Si la fixité des comédiens est propre à représenter cette croisée des mondes et cultures, évoquant d’une part le nô japonais, sa stylisation, ses masques et, d’autre part, la statuaire grecque qui grave dans le marbre les tragédies dans lesquelles l’homme ne peut se mouvoir, tout impuissant qu’il est face à son destin, elle empêche dans le même temps le spectateur de s’émouvoir et d’être transporté. La raison en est simple. Insuffisamment assumé, ce hiératisme en reste à une roideur pesante, sans délicatesse ni sublime.

Étonnant de voir une forme de nô si affadie pour une « japonaiserie » quand Robert Wilson, pour des pièces occidentales à l’instar de Lulu, a su produire une impression visuelle très forte – bien plus forte – en recourant aussi à un jeu fait d’épure et de visages blanchis à la cire. Il y a bien ce moment où le bonze apparaît et donne au spectacle, enfin, du mouvement et des accents magnifiquement eisensteiniens mais le minimalisme sonne creux et devient service minimum, jusque dans ces quelques tasses de thé et verres de whisky qu’on cherche en vain à nous faire imaginer. L’économie n’est d’ailleurs pas que dans le mouvement ou les postures des chanteurs qui se regardent peu – pudeur peut-être des personnages ou pressentiment qu’on voudrait rendre sensibles chez le spectateur de la mascarade qui se joue mais qui, surtout, laissent froid –, elle l’est manifestement dans les costumes, la lumière et le maquillage qui, sans grand raffinement, ne font pas sensation. Il y a certes une belle pertinence dans le choix de ces décors sobres et secs qui figurent les jardins japonais mais ce choix reste problématique vu du parterre à qui la scénographie ne peut se dévoiler complètement, laissant seulement soupçonner le cheminement qui conduit insensiblement  les personnages de l’extérieur à l’intérieur et inversement.
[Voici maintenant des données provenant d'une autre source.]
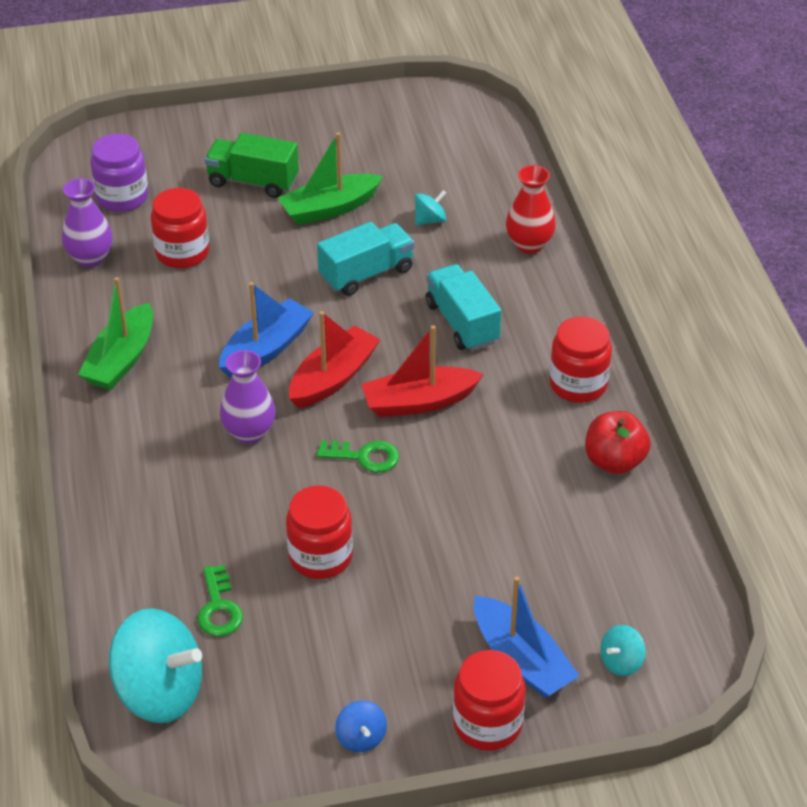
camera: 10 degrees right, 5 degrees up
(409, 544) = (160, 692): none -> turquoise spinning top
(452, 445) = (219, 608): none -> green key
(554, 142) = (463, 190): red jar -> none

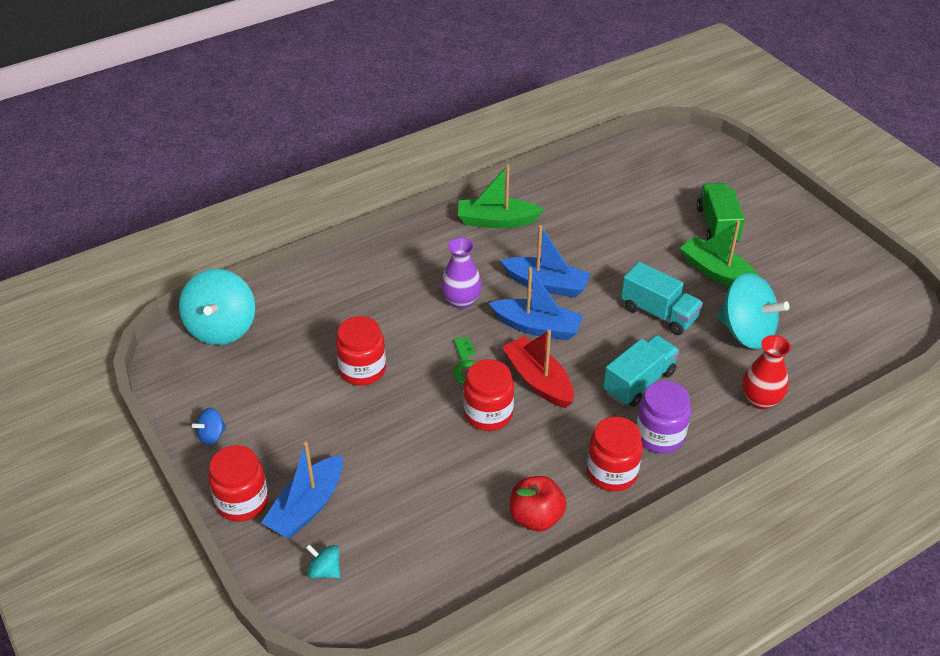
camera: 70 degrees right, 0 degrees up
(90, 258) = (583, 176): purple vase -> none
(122, 197) = (653, 171): purple jar -> purple jar (659, 436)
(182, 253) = (617, 215): red jar -> red jar (488, 414)
(219, 608) = (299, 333): green key -> none
(333, 378) = (537, 327): red boat -> blue boat
(430, 220) = (746, 332): turquoise spinning top -> turquoise spinning top, size x2.20

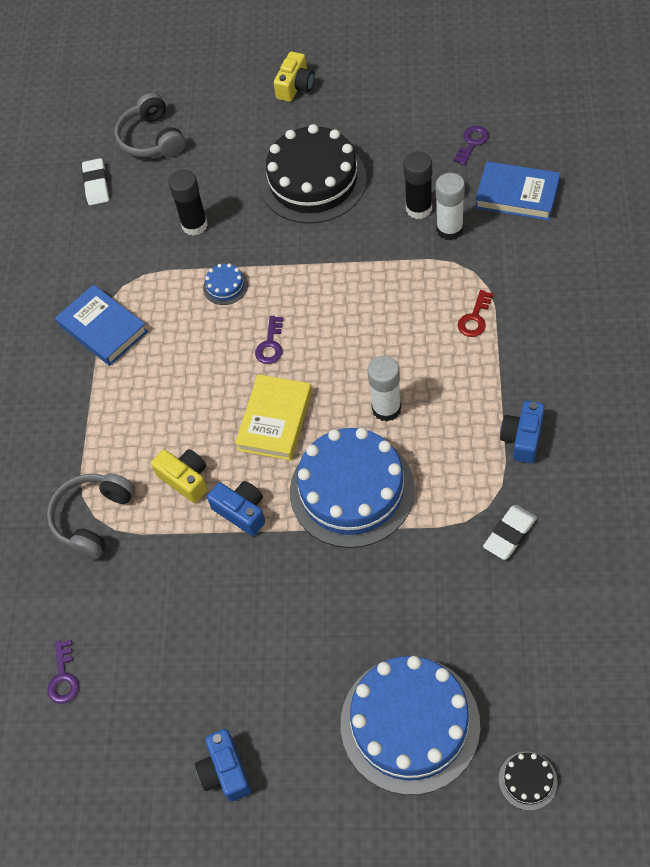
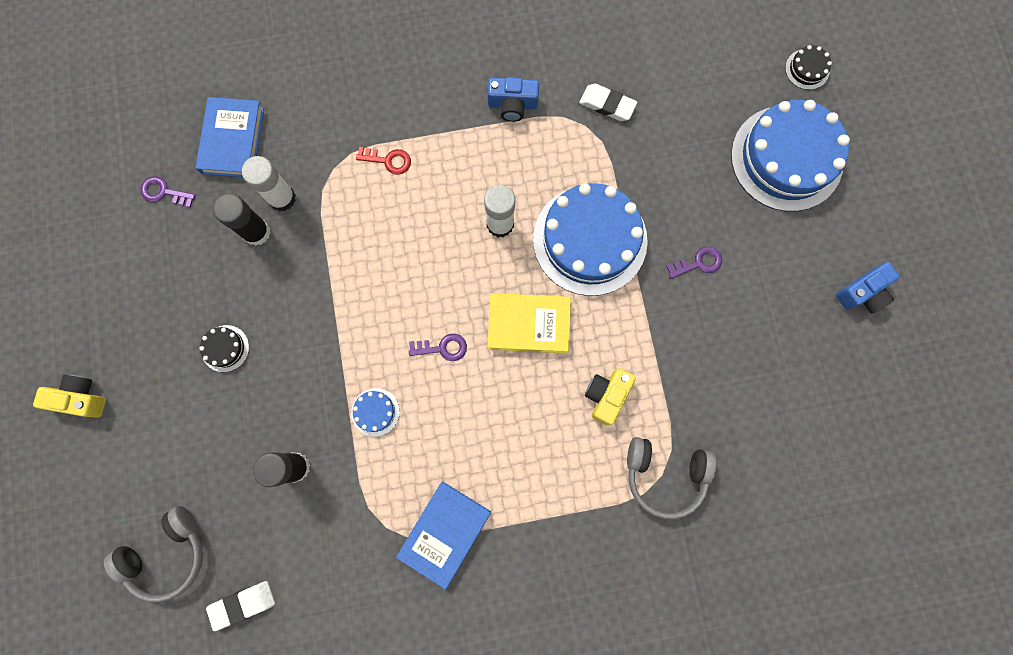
camera: 110 degrees left, 20 degrees up
(63, 677) = (821, 455): purple key -> purple key (698, 263)
(241, 512) = (630, 334): blue camera -> none
(313, 181) = (225, 348): black cake -> black cake, size x0.40

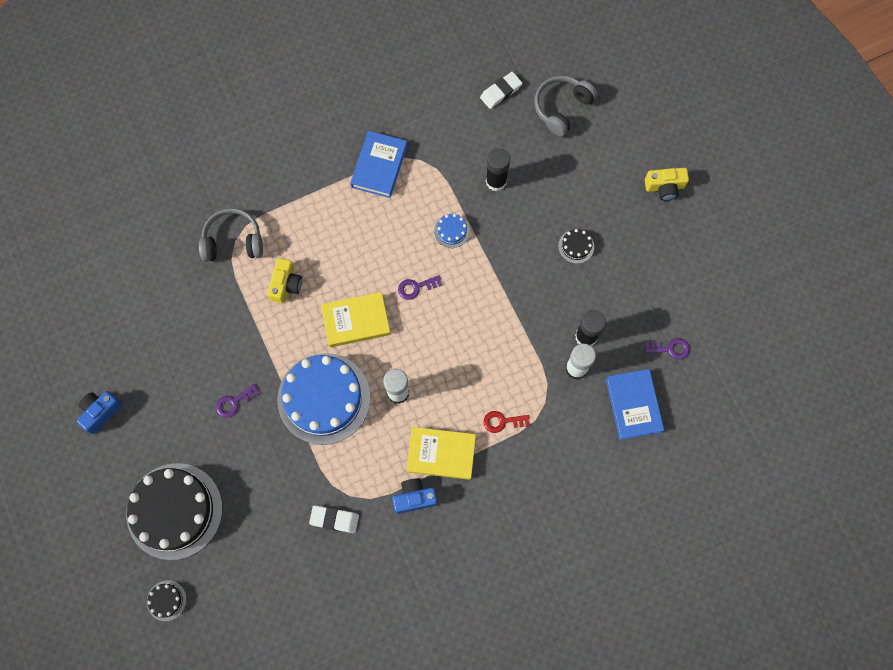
camera: 165 degrees right, 5 degrees down
(469, 143) = (441, 454): none -> yellow book
(786, 158) = (174, 511): blue cake -> black cake

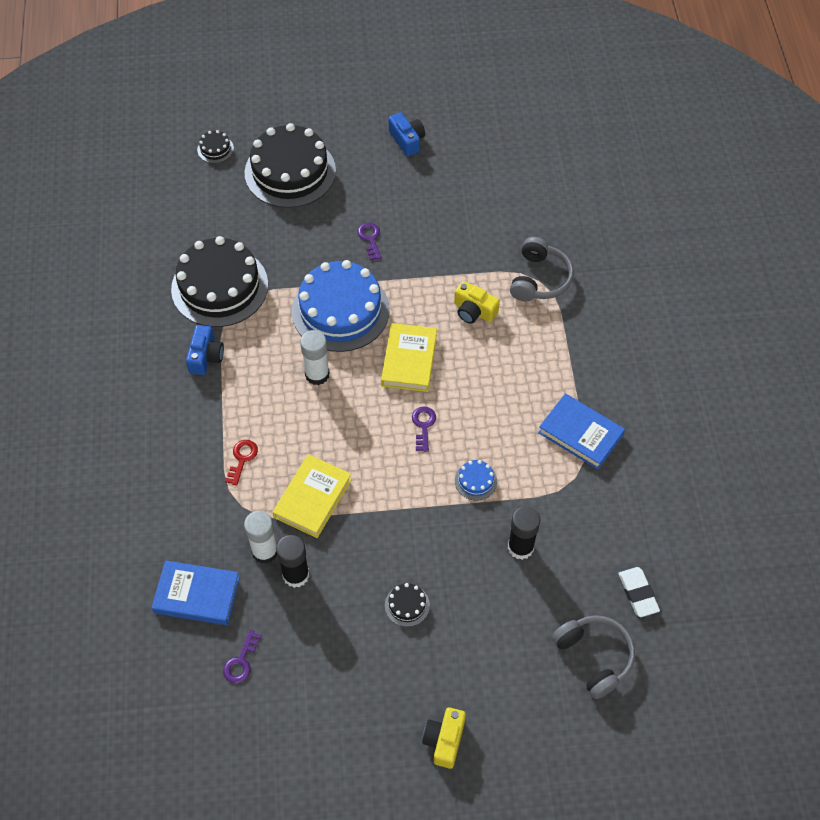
camera: 110 degrees right, 15 degrees down
(334, 519) = (219, 287): white eraser -> black cake
(441, 454) = (237, 393): yellow book -> yellow book (313, 498)

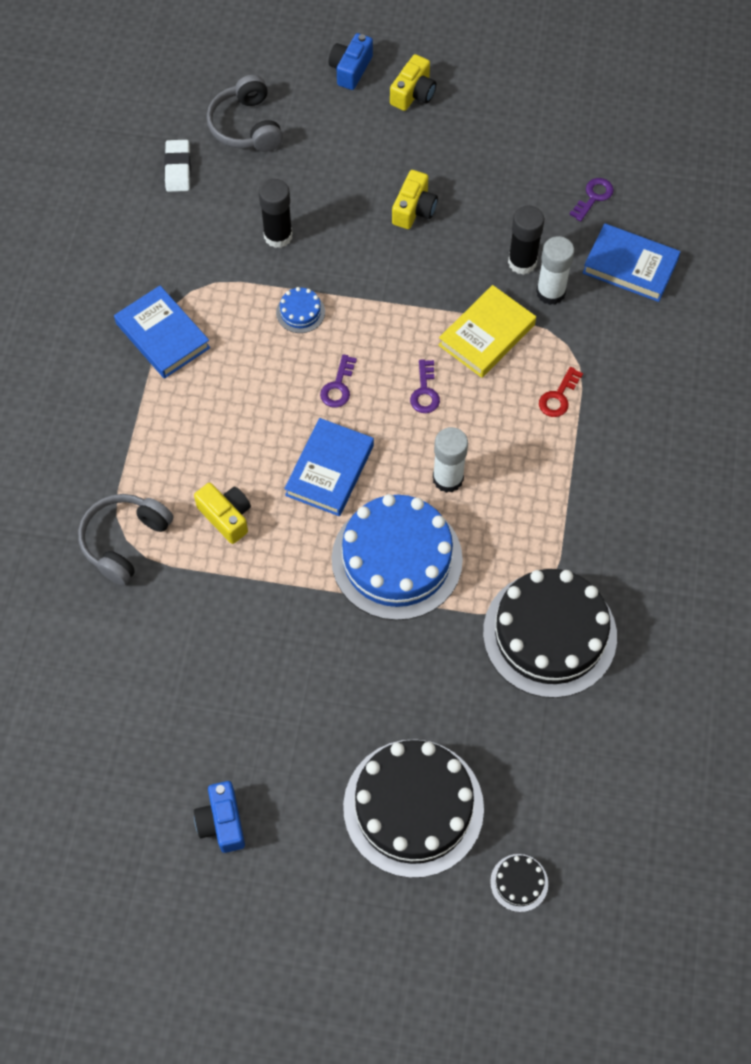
camera: 165 degrees left, 5 degrees up
(206, 357) = (582, 536): blue camera -> blue camera (350, 69)
(370, 239) = (327, 659): purple key -> purple key (425, 391)
(407, 605) = (414, 209): black cake -> yellow camera
(409, 360) = (329, 470): yellow book -> blue book

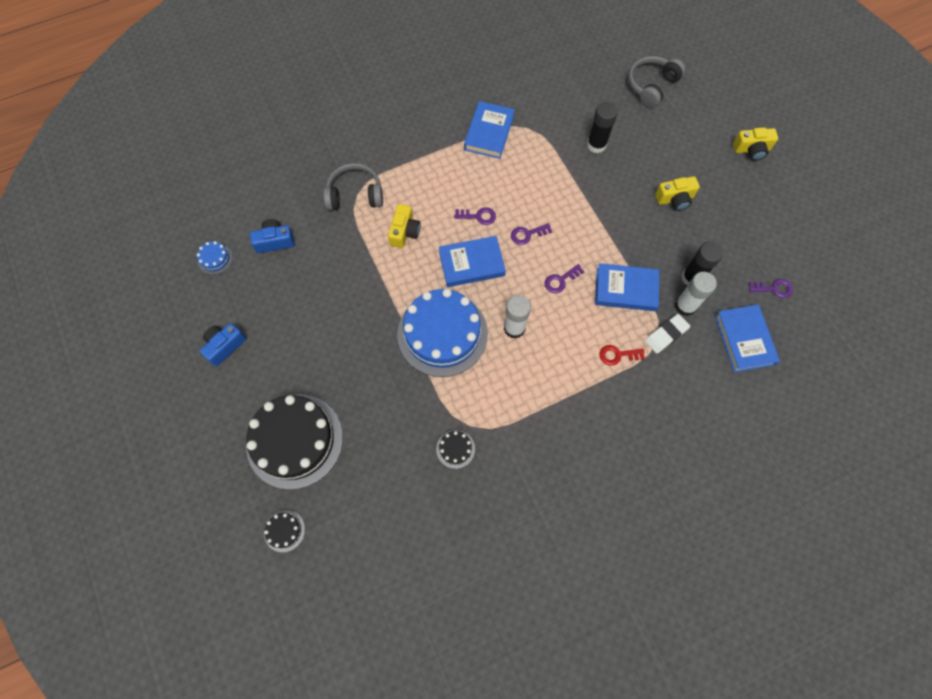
camera: 55 degrees right, 5 degrees up
(178, 169) = (595, 73): white eraser -> white eraser (666, 335)
(271, 422) = (478, 216): none -> purple key
(300, 312) = (558, 186): blue cake -> blue cake (215, 259)
(350, 69) = (736, 109): blue camera -> blue camera (275, 241)
(486, 335) = (625, 289): yellow book -> blue book
(549, 634) = (455, 449): black cake -> black cake, size x0.40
Le second acte est étrangement plus dynamique dans les poses et interactions entre les personnages alors même que ceux-ci sont moins nombreux et qu’ils ne sont plus à la fête mais à la déception et à la désillusion amère. La scène du premier acte n’était véritablement habitée que lorsqu’elle l’était au sens propre, envahie lors de la cérémonie nuptiale par les invités du mariage par exemple ou parcourue, par endroits, par les voix de certains chanteurs comme celles du consul Sharpless magistralement interprété par Gabriele Viviani et de l’entremetteur Goro joué par Nicola Pamio – celui-ci épouse d’ailleurs bien la rigidité imposée par Wilson. La scène de l’acte II libère cependant les voix qui, sous la houlette de Daniele Rustioni, le chef d’orchestre, donnent alors leur pleine mesure et se déploient sans pour autant toucher comme attendu. L’épure gagne en délicatesse dans cette dernière partie et sonne toutefois moins creux. Les lumières, plus délicates et subtiles dans leur variation, nous jettent néanmoins dans une torpeur et un alanguissement fâcheux, dont on ne sortira que bien tard mais de belle façon, à la toute fin de l’opéra : c’est un moment fugace au regard de la durée du spectacle mais ce dernier cri du ténor Piero Pretti (F. B. Pinkerton) et cette gestuelle qui n’est pas sans rappeler le plafond d’une certaine chapelle Sixtine marquent durablement l’oreille et la rétine.

Le spectacle se joue à l’Opéra Bastille du 5 septembre au 13 octobre 2015.